Unsafe Port / Berth Charterers' liability for damage to vessels Charterers' liability for oil pollution English law - implied safe berth warranties English law - In search of a safe heaven Two divergent branches grow from a common law root - judicial interpretation of unsafe berth/port clauses in US and English law
Example of C/P Conflicts
Charter party Bank One Louisiana v. M/V Mr Dean Fifth Circuit Court of Appeals June 10, 2002 Maritime Liens/Charter Parties: A maritime lien for breach of a charter attaches when the owner places the vessel at the charterer's disposal and remains inchoate until perfected by a breach or discharged by the undisturbed end of the charter. Thus the charterer's maritime lien for breach of the charter had priority over the bank's preferred ship mortgage since the vessel was placed at the charterer's disposal before the mortgage was recorded, although the owner's breach of the charter occurred after the mortgage was recorded.
Choice of Law Calhoun v. Yamaha Motor Co. Third Circuit Court of Appeals June 23, 2000 Admiralty Jurisdiction: the court had admiralty jurisdiction over a collision between a jet ski and an anchored vessel in Puerto Rican territorial waters, thus federal choice of law principles apply; Choice of Law: application of those principles results in the choice of Pennsylvania law to determine compensatory damages and Puerto Rican law to determine punitive damages; federal maritime law principles, however, apply in determining the liability of the defendant in this admiralty action for the death of a non-seaman brought pursuant to a state wrongful death/survival statute.

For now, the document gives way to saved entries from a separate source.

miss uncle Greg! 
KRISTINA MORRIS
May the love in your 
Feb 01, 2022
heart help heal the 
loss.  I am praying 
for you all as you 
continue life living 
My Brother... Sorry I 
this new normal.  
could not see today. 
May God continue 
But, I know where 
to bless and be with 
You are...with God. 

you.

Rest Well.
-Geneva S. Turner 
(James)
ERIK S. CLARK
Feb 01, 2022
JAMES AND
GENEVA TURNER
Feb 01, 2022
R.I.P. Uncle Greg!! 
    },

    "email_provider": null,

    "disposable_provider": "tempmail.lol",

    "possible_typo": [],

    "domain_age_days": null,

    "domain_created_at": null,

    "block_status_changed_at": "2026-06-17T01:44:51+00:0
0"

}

General Average Folger Coffee Co. v. Olivebank Fifth Circuit Court of Appeals February 3, 2000 General Average: the vessel was seaworthy under COGSA at the commencement of the voyage, thus cargo interests had no defense to vessel's general average claim; Seaworthiness: open skylight and vent covers allowing entry of sea water that caused the emergency electrical system to fail constituted an error in management of the ship, not unseaworthiness.

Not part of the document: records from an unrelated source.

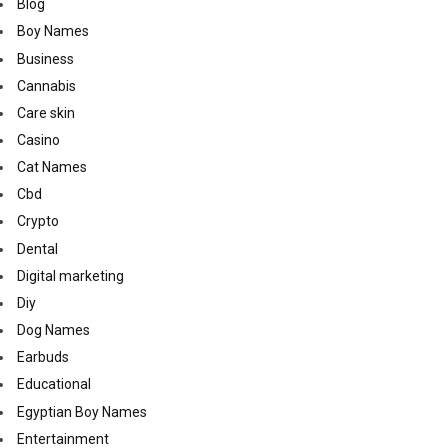
Blog
Boy Names
Business
Cannabis
Care skin
Casino
Cat Names
Cbd
Crypto
Dental
Digital marketing
Diy
Dog Names
Earbuds
Educational
Egyptian Boy Names
Entertainment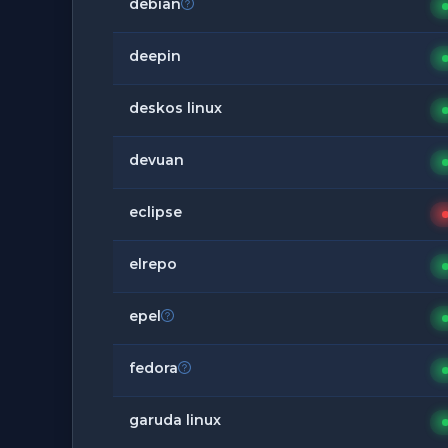
debian
deepin
deskos linux
devuan
eclipse
elrepo
epel
fedora
garuda linux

Collisions/Casualties Grosse Ile Bridge Co. v. American Steamship Sixth Circuit Court of Appeals September 9, 2002 Collisions/Casualties: On September 6, 1992, the M/V H. Lee White, a 700 -foot cargo vessel carrying 67 million pounds of iron ore, struck the Grosse Ile Toll Bridge, a pivot-swinging drawbridge on the Trenton Channel of the Detroit River. The district court properly found that the bridge was at fault for not timely swinging the bridge open. The district court erred, however, in absolving the vessel from any fault. Once the captain of the vessel decided to stop short of the bridge by reversing engines, it was unreasonable to delay dropping the port-bow anchor which could have stopped the vessel short of the bridge.